Meredith Godreau is an American singer-songwriter performing under the pseudonym Gregory and the Hawk. Active since 2001, Godreau initially enjoyed independent success with two EPs and a full-length album selling a total of 15,000 copies.

Early life
Originally from Medfield, Massachusetts, Godreau moved to Potsdam, New York, when she was twelve. This was where she learned a number of instruments, including piano, clarinet, oboe, violin and viola before settling on her "$70 Christmas gift": the guitar.

Career
Godreau then took on the pseudonym Gregory and the Hawk in 2003 to avoid being pigeonholed as a singer-songwriter, despite citing her influences as Nick Drake, Liz Phair and PJ Harvey. The name was derived from her brother, Gregory, and his imaginary childhood hawk.

Demo EP
She released her demo EP, including early versions of "Boats and Birds" and "Isabelle". When asked about going by her real name, Godreau responded, "There is no reason for it. But, I’d walk by places and it’d say ‘Playing Tonight – Joe Jones’ and I think that was super-boring and I’d never want to go to that show."

Godreau began playing solo shows in small venues around New England until 2005 when she met Mike McGuire in New York. They played live shows together for several months before the bass guitarist Jeff Ratner and drummer Adam Christgau (both of the New York band Paper And Sand) joined the band. The four of them recorded the Boats and Birds EP.

> **RECORDS SUPPLIED**:
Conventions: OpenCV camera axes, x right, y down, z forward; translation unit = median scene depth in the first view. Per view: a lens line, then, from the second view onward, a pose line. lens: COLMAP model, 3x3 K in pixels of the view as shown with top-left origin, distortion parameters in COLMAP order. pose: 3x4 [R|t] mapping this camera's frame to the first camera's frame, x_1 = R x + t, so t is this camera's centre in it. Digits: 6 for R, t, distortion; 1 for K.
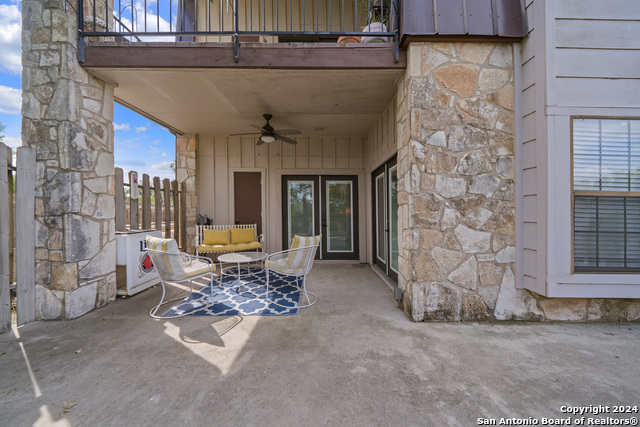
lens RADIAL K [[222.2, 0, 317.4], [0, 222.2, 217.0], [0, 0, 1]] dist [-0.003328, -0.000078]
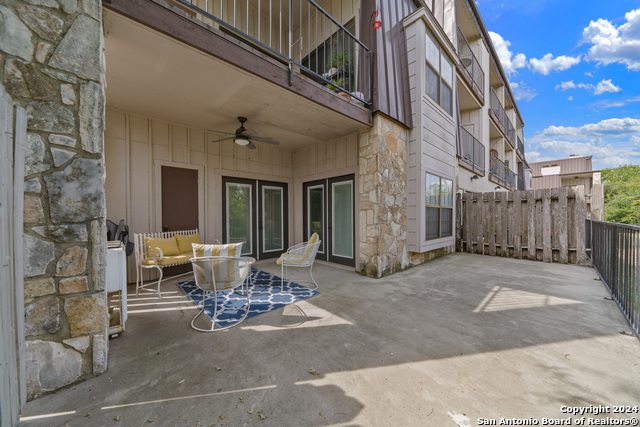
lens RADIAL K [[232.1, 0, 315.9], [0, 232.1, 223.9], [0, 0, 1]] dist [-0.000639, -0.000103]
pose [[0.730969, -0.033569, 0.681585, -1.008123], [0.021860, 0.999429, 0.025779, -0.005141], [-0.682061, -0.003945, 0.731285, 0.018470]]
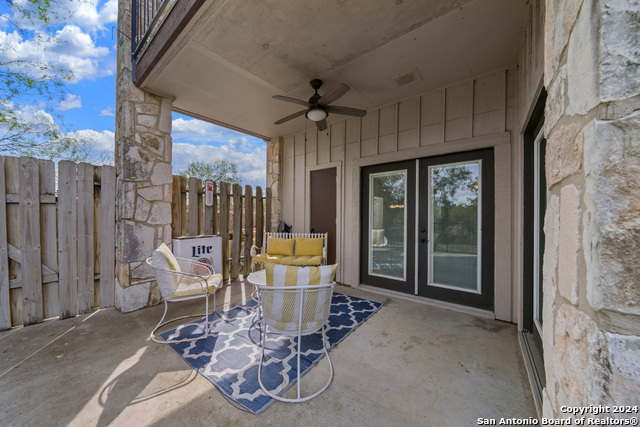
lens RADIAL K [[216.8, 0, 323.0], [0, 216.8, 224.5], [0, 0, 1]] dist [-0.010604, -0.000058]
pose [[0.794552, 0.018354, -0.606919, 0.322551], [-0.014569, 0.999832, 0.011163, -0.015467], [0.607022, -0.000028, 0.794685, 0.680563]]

==

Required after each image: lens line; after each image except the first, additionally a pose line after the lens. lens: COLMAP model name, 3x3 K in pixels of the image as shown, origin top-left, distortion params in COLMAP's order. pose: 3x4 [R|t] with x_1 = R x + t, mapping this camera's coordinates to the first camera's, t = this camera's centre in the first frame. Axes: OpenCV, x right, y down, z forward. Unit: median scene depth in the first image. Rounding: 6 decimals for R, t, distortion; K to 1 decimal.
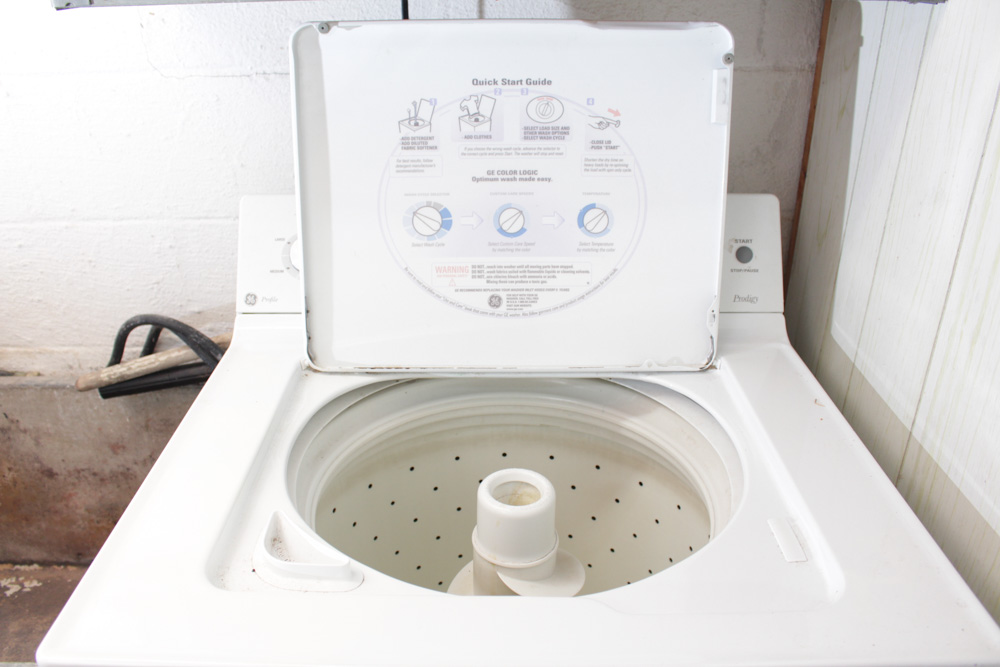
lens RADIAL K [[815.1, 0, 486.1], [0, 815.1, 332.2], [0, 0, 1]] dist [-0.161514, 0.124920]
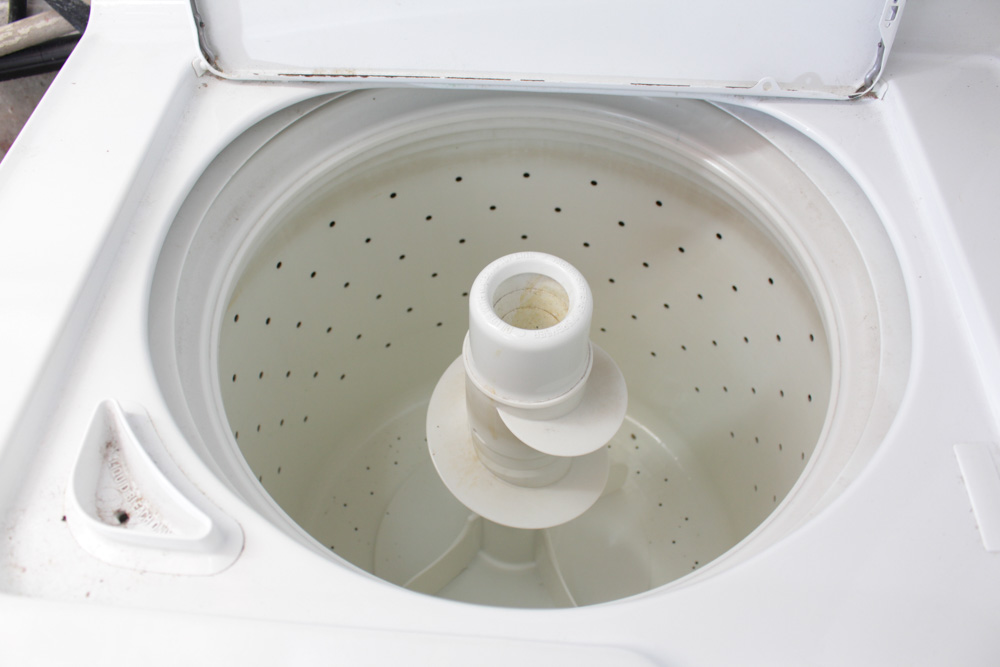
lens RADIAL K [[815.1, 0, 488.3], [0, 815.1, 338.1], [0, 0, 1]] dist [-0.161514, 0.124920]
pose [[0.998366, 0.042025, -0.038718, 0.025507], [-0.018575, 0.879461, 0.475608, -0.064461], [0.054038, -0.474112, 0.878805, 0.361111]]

> **INSTRUCTIONS TO FOLLOW**:
Extend the Meredith Godreau biography from its last sentence.

> **ANSWER TO THIS TASK**:
Boats and Birds EP
In 2006, Gregory and the Hawk self-released the Boats and Birds EP as a home-studio project containing the songs "Isabelle" and "Boats and Birds". Both songs received a great amount of attention on the MySpace social networking website, increasing Gregory and the Hawk's popularity. Soon after the release, the four friends moved apart, and so Godreau began playing live with just Ratner on upright bass, and herself on acoustic guitar and vocals.

FatCat records
In Your Dreams, Gregory and the Hawk's first full-length album, was self-released the following year with Mike McGuire and Susan Ambrose as the only other players. The album received many positive reviews but it was not until a show in Brooklyn that FatCat Records discovered her. Before Gregory and the Hawk was signed, Godreau had already sold 15,000 copies of her demos and full-length album, had 18 pages of cover versions on YouTube, and had several solo shows. As stated by FatCat Records, "[we] discovered our newest signing, Gregory and the Hawk, entirely by accident, whilst out one night at a bar in Brooklyn. An unknown band came on stage and Meredith Godreau began to sing, instantly stunning everyone in the room." A month later, she was in the studio recording her first FatCat single, "Ghost", and first album, Moenie and Kitchi, which were released in September and October 2008, respectively.

In an interview with AU magazine, Godreau was asked about her work with FatCat Records and responded, "I wasn’t really aiming to be on a record label, but now that I am, there have been so many great people that I’ve met in the last couple of years because of it that I would never, ever say that I wouldn’t want to have that. I’m very glad about the people I’ve met, and not necessarily the technicalities of being on a label."

Moenie and Kitchi
In the recording of Moenie and Kitchi, many of the instruments were played by the album's producer, Adam Pierce (Mice Parade), with most vocals and guitars recorded simultaneously in just one take. Gregory and the Hawk took a three-continent tour for this album, taking in support slots for múm, The Album Leaf, Mice Parade, Frightened Rabbit, Asian Kung Fu Generation and other bands. "Moenie and Kitchi was not produced by me... and I really like[d] it, but it wasn’t very personal to me. I wrote the songs but I felt like it was not something I could have made on my own," Godreau told AU. Godreau decided to create her next album back in her own garage and studio.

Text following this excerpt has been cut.